Brief. Look over the lines below. Report each one that includes the string "desc".

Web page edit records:
-------

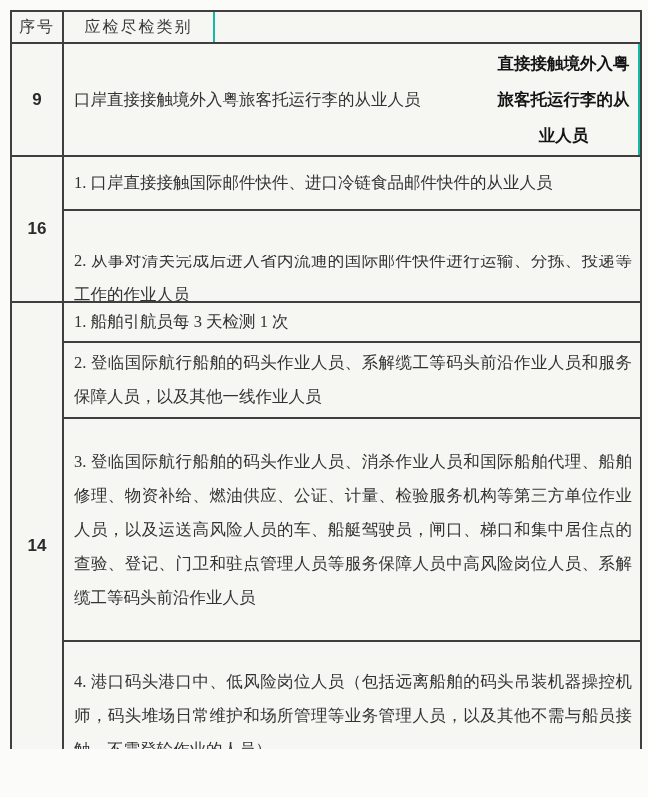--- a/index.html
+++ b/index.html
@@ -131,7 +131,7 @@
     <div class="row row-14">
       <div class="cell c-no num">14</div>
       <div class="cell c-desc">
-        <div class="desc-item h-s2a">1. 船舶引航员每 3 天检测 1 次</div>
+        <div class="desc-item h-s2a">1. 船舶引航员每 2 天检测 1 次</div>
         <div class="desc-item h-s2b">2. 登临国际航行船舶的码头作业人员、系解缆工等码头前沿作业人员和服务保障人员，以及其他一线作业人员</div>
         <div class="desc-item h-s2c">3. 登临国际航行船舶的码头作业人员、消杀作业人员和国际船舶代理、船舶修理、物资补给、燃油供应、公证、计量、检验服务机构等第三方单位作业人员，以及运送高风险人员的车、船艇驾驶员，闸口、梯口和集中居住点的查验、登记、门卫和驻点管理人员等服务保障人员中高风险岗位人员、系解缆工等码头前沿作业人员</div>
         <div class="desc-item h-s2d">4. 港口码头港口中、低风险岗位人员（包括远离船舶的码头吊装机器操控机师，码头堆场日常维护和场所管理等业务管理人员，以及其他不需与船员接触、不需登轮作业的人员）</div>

-------

Result of this exercise.
       <div class="cell c-desc">
-        <div class="desc-item h-s2a">1. 船舶引航员每 3 天检测 1 次</div>
+        <div class="desc-item h-s2a">1. 船舶引航员每 2 天检测 1 次</div>
         <div class="desc-item h-s2b">2. 登临国际航行船舶的码头作业人员、系解缆工等码头前沿作业人员和服务保障人员，以及其他一线作业人员</div>
         <div class="desc-item h-s2c">3. 登临国际航行船舶的码头作业人员、消杀作业人员和国际船舶代理、船舶修理、物资补给、燃油供应、公证、计量、检验服务机构等第三方单位作业人员，以及运送高风险人员的车、船艇驾驶员，闸口、梯口和集中居住点的查验、登记、门卫和驻点管理人员等服务保障人员中高风险岗位人员、系解缆工等码头前沿作业人员</div>
         <div class="desc-item h-s2d">4. 港口码头港口中、低风险岗位人员（包括远离船舶的码头吊装机器操控机师，码头堆场日常维护和场所管理等业务管理人员，以及其他不需与船员接触、不需登轮作业的人员）</div>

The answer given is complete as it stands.